*Text segment*:

────────────────────────────────────────

People often think of sharks as vicious, but just wait until you hear what our species does to these sea dwellers for a mere delicacy and fleeting delight of a meal. First, humans rip them from the sea for a single body part they possess – their fins, which are sawn off in barbaric fashion as they writhe and thrash in pain. The sharks don’t die in this ordeal – no, they sustain much worse. Once their fins are detached, the rest of their bodies are simply thrown back to sea, discarded like hunks of junk, where in their incapacitated states they are left to “drown, bleed to death, or be eaten alive by other fish,” explains Oceana.

These activities are illegal in U.S. waters; however, the United States still plays a role in this brutal trade by permitting shark fins to be bought and sold within our borders. In fact, Savannah, Georgia is a huge port for shark fins. But right now, we have an opportunity to stop this because a bipartisan group in Congress recently announced the introduction of the Shark Fin Trade Elimination Act (S.3095/H.R. 5584), which would make it “illegal to possess, buy, sell, transport, or trade shark fins or any product containing shark fins” in the United States.

────────────────────────────────────────

[Data items]
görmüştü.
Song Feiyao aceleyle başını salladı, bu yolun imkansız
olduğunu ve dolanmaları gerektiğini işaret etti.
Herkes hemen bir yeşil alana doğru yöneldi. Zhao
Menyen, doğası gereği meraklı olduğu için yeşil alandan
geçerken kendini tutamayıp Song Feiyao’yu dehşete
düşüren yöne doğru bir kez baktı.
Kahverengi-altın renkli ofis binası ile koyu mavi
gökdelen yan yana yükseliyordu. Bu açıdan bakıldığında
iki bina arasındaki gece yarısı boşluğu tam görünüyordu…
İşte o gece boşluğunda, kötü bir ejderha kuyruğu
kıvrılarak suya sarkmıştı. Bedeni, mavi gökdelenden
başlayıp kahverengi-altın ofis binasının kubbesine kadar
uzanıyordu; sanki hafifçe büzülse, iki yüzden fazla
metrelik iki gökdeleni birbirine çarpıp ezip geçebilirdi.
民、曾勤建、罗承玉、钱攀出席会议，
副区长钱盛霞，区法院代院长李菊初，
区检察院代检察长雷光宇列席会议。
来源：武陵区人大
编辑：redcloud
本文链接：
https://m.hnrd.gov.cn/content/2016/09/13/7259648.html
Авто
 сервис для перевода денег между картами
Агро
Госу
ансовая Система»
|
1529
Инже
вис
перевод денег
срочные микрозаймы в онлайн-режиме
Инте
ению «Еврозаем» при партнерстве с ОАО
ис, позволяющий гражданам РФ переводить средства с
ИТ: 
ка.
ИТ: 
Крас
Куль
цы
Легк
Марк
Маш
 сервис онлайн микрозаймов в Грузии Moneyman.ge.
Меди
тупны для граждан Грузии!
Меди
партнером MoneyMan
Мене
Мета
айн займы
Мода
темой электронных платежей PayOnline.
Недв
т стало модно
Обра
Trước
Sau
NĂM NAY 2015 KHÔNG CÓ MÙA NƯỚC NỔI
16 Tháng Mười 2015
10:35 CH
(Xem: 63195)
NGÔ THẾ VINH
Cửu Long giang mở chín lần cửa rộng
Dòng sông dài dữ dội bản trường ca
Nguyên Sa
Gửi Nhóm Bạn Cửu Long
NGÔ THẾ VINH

────────────────────────────────────────

*Work request 1*:
Rewrite the paragraph of the shark finning text that begins "These activities are illegal in U.S. waters" as a short list that keeps its main facts.
*Work request 2*:
Go on with the shark finning text, picking up right after its final sentence.

*Answer space 1*:
- Shark finning is illegal in U.S. waters.
- The United States still takes part in the trade by allowing shark fins to be bought and sold inside its borders.
- Savannah, Georgia is a huge port for shark fins.
- A bipartisan group in Congress recently introduced the Shark Fin Trade Elimination Act (S.3095/H.R. 5584).
- The bill would make it illegal to possess, buy, sell, transport, or trade shark fins or any product containing them in the United States.

*Answer space 2*:
According to a new report from Oceana, “a nationwide ban on the trade of shark fins would reduce the international fin trade, improve enforcement of the current finning ban, and reinforce the status of the United States as a leader in shark conservation.”

Please, don’t let a fear of sharks stop you from taking action, supporting this bill and speaking out for sharks today. Although the media likes to draw on our terrors and amplify stories of human suffering due to shark attacks, the reality is that we are far more deadly predators than they are. On average, there are perhaps 70 to 100 shark attacks that take place in the world each year, and of those, only five on average end in human tragedy. Compare that to the millions of sharks humans massacre each year, when in fact, more Americans die from toilets, or buckets and pails, or room fresheners each year than they do because of sharks.

Moreover, sharks are keystone species – they keep the ecosystems they inhabit in a sustainable balance – and we desperately need that because healthy oceans are necessary for a healthy world.

So do the world a favor by speaking out for these critical species before it’s too late. First, contact your Congressional Representatives and urge them to support S.3095/H.R. 5584: the Shark Fin Trade Elimination Act. Then share this information, along with the “Extinction Soup” documentary, to educate others about the cruelty and harms of the shark fin trade and to discourage everyone you can reach from eating shark fin soup.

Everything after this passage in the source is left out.